The downside of sightseeing in Ilocos during Typhoon Mina at storm signal number 2: you don’t get shots of blue skies in your photos. Of course, there’s also the danger of being swept away by 80-kilometer-per-hour winds and dying in a horrible road accident but who’s thinking about that when you have the critical problem of not getting pretty pictures?
On the second day of our Ilocos road trip, our all-powerful itinerary dictated that we visit Cape Bojeador lighthouse and Kapurpurawan so that’s exactly what we did, to hell with the deadly storm.
The lighthouse in Burgos, Ilocos Norte dates back to the late 1800s and is still operational until now. It’s only a short uphill drive from the main road. There were at least three other tourist-filled vans by the time we got to there. We were partly relieved that we were not the only idiots touring Ilocos in bad weather but also a little annoyed that we had to wade through 50 other people for the touristy photo ops. The caretaker who was supposed to be on duty had enough sense to stay home because, you know, there’s a freakin’ typhoon so the gate was closed.
The other caretaker however, who was on a day off, decided to show up just as everyone else was leaving. He happened to live nearby and saw the flurry of people going up the lighthouse. We were the only ones hanging around when he arrived and because we were a bunch of selfish assholes, we decided to keep the glorious opening of the gate a secret from the other tourist groups. They were about to leave anyway, we certainly didn’t want to delay them. *evil grin*
We had a blast having the place to ourselves, for a few minutes at least. (Another batch of tourists arrived afterwards. Pfft.) Never mind that it was raining by then and the strong winds at the base of the lighthouse had us gripping the rails for dear life. The interior of the lighthouse itself was off-limits so we had to content ourselves with just running around the base and going up and down the stairs.
After the requisite photos were taken and souvenirs were bought, we headed off to the famous Kapurpurawan rock formation. While asking for directions on the way there, a conversation with a local went like this:
Me: Saan po yung Kapurpurawan?
Old man: Doon pa sa unahan. Pero maulan ngayon. (Translation: We’re being battered by a storm at the moment in case you haven’t noticed. Don’t go there, it’s dangerous.)

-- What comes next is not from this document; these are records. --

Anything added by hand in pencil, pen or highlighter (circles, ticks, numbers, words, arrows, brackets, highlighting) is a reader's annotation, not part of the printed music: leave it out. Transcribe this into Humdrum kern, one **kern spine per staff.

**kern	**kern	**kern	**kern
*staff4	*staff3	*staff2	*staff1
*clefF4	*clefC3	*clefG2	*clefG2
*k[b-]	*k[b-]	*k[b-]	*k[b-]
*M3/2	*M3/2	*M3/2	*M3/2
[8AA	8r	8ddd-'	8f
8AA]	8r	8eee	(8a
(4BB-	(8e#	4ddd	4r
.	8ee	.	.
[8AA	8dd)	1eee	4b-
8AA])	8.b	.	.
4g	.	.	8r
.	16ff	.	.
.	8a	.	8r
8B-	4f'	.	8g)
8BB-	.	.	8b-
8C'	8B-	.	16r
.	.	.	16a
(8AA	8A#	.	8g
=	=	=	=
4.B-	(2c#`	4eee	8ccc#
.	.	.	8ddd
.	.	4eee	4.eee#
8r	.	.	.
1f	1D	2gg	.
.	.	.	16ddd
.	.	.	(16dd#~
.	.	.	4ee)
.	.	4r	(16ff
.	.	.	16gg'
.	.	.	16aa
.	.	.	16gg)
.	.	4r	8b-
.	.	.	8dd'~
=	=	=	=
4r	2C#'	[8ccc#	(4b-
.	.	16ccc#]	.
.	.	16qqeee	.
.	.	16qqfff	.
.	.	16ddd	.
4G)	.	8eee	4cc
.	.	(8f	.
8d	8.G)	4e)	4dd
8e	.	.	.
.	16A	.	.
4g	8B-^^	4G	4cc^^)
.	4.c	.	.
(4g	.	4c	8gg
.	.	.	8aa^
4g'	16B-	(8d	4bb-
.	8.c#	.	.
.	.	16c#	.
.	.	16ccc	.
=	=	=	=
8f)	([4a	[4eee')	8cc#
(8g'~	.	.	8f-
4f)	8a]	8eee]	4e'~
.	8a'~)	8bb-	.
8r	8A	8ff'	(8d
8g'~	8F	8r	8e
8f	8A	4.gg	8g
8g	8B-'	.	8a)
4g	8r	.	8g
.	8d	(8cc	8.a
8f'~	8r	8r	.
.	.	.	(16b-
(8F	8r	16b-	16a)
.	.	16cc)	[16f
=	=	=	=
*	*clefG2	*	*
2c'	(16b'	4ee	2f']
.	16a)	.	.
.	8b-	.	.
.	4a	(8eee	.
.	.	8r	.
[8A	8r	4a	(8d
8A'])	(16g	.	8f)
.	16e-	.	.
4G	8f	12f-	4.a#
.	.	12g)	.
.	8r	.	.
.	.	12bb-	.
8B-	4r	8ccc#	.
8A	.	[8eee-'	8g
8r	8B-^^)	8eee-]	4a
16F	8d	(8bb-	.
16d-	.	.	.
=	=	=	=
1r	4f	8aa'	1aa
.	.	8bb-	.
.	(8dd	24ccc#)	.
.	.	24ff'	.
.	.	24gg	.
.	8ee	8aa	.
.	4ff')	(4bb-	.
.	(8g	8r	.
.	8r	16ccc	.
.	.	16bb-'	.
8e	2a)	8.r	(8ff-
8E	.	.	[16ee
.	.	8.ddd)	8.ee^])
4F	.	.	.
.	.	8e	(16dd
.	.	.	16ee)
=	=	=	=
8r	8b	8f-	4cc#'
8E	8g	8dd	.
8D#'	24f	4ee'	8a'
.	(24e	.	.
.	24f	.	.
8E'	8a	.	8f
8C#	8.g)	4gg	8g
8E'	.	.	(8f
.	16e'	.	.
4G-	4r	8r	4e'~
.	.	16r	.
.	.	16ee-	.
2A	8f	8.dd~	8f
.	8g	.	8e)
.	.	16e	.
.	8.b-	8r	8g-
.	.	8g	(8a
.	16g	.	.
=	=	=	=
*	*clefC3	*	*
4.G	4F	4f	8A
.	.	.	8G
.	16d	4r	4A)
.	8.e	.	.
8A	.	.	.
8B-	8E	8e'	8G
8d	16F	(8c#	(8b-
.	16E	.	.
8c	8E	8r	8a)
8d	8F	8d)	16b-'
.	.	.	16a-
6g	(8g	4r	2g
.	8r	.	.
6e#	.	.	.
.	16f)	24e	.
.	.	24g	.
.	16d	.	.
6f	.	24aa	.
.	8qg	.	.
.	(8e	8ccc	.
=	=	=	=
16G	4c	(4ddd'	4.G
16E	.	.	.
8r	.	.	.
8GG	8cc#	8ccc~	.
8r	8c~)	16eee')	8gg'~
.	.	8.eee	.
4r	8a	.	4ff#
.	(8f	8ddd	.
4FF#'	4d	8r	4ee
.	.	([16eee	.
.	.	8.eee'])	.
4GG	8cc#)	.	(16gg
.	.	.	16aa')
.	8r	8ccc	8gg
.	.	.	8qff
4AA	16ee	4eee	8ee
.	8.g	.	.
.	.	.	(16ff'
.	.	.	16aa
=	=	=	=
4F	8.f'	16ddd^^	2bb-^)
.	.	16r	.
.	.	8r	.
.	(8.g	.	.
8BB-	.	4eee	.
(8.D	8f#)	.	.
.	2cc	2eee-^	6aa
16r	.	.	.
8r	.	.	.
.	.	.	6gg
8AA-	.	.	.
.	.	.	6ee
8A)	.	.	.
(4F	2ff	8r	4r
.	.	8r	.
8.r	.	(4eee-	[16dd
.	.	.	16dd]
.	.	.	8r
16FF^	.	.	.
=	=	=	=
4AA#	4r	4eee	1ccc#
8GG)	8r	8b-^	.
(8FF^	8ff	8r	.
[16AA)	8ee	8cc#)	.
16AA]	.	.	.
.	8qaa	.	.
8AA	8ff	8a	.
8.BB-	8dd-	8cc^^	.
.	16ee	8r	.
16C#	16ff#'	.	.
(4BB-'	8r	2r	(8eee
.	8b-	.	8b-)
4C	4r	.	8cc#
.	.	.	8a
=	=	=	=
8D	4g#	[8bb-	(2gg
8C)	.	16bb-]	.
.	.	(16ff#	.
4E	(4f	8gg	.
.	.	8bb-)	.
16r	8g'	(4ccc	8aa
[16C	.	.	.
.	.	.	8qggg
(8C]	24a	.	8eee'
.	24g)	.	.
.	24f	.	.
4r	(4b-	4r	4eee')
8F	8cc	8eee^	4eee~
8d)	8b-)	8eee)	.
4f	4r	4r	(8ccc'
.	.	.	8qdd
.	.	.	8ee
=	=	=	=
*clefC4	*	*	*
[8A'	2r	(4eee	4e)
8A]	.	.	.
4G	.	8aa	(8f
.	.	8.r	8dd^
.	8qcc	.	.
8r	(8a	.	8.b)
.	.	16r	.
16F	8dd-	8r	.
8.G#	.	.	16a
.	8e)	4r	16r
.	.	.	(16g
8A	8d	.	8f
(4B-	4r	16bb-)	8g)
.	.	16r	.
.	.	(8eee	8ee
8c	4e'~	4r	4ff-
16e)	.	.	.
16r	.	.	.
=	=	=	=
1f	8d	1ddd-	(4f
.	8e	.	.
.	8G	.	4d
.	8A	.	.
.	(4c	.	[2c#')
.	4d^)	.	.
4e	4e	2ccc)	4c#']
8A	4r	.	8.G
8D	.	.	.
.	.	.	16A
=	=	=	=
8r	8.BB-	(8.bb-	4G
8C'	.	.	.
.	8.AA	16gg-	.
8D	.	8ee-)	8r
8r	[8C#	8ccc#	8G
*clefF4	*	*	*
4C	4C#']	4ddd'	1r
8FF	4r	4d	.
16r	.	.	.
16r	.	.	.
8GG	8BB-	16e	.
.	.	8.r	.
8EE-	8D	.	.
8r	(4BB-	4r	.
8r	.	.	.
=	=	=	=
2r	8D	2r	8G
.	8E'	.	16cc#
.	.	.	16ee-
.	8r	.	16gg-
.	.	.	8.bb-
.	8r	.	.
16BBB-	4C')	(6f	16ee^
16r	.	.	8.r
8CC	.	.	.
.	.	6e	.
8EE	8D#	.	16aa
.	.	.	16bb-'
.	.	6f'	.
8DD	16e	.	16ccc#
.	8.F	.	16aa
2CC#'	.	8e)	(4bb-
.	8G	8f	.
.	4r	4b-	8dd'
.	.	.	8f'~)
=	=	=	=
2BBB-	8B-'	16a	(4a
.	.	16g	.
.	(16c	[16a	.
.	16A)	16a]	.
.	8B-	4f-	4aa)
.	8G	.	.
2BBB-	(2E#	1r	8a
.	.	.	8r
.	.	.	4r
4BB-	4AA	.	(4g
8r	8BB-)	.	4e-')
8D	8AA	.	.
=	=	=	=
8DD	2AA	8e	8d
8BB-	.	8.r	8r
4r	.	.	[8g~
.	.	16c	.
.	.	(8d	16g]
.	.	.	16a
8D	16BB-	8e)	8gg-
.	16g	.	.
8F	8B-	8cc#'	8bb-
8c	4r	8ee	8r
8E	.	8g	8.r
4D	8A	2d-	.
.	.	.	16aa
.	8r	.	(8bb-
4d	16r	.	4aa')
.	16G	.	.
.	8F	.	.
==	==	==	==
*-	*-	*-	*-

Me: Okay lang po. (Translation: We are a bunch of clueless airheads who are risking our necks just to see a giant white rock.)
We soon found out why going there in the rain was not the best idea. From the highway, it’s a three-kilometer drive on muddy, rough road littered with potholes and sharp rocks. Since we were on our own, it took all of my friend’s driving prowess and every inch of resilience from her Kia Sportage for us to survive the trail.
When we got there, my three companions decided it was too dangerous to go down to the rock formation which was located by the seaside and was still a few minutes walk from where the road ended. We were cold and wet and the strong winds were whipping us around like we were paper dolls. I may have mentioned though that I’m the biggest idiot of them all so while they took shelter in the dilapidated nipa huts, I took my chances and ran down the trail leading to the shore. I figured I came this far anyway so why not at least catch a glimpse of the damn rock and see how far I can go. Turns out I couldn’t go very far and only got this:
There was another hut near the shore where I waited until the gustiness died down so I could climb back up.
My friends were pleasantly surprised that I didn’t come back with a broken neck. Before I could run off again and do something more stupid, we piled into the car and got out of there.